** Opening Text section block **

LL303      Half Unit
Cultural Heritage and Art Law

This information is for the 2023/24 session.

Teacher responsible

Dr Tatiana Flessas

Availability

This course is available on the BA in Anthropology and Law and LLB in Laws. This course is available with permission as an outside option to students on other programmes where regulations permit and to General Course students.

Course content


Cultural Property and Heritage Law is an expanding area of legal practice, scholarship and policy-making. It addresses the question 'who owns the past', by looking at ownership and regulatory claims to ancient objects, traditional cultural practices, and historic locations. The protection and management of heritage sites, antiquities, artefacts, and public and private museums give rise to increasing amounts of domestic and international legislation and regulation. This area of law is especially important to peoples attempting to claim (or reconstruct) their identity after war, colonialism, or other forms of culture loss; and to people or organizations that stand to make serious profits from memorial or historical goods and experiences. We also look at some very timely heritage disputes: is Russia taking cultural property out of Ukraine? Should statues of slaveowners still be in public places? Can anyone tell the story of a particular group, or is it 'cultural appropriation' to do so?

The second half of the course, 'Art Law', is the body of law, involving numerous disciplines, that protects, regulates and facilitates the creation, use and marketing of art. Art law relies in part on a specialised jurisprudence drawn from intellectual property law, and specific warranties as to title and authenticity provided by auction houses and art dealers. However, no one jurisprudence applies to all legal matters vital to artists, purchasers, sellers, museums, dealers and others involved in the art world. Rather, practitioners and academics in this field draw on property and trusts law, some criminal and tort law (for example, as applied to street art or fakes and forgeries), and statutes, import/export controls, treaties and other forms of regulation (for example in determining whether an artwork is a 'national treasure' and should be denied an export licence).

** Closing Text section block **

→ **Tasks for this exercise**
[a] According to the course description, what question does Cultural Property and Heritage Law address?
[b] Copy everything in the course description from "This course is available on" down to "General Course students.".

** Opening Material shown block **

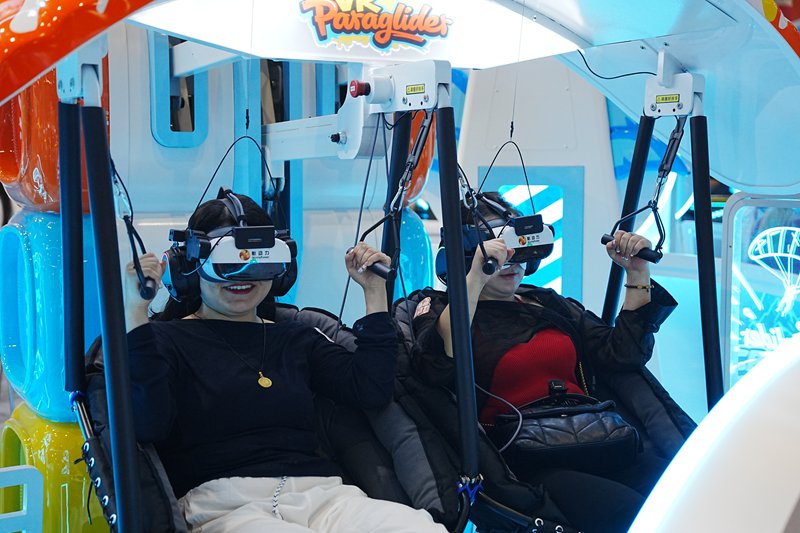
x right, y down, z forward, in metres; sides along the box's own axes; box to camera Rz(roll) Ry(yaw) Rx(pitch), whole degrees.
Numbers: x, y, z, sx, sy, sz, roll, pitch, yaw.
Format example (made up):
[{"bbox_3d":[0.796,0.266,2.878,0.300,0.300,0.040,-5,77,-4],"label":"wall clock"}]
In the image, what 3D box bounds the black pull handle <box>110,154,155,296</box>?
[{"bbox_3d":[-0.527,-0.079,2.049,0.045,0.270,0.155,-15,15,-6],"label":"black pull handle"}]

** Closing Material shown block **

→ **Answers per task**
[a] Who owns the past.

[b]
This course is available on the BA in Anthropology and Law and LLB in Laws. This course is available with permission as an outside option to students on other programmes where regulations permit and to General Course students.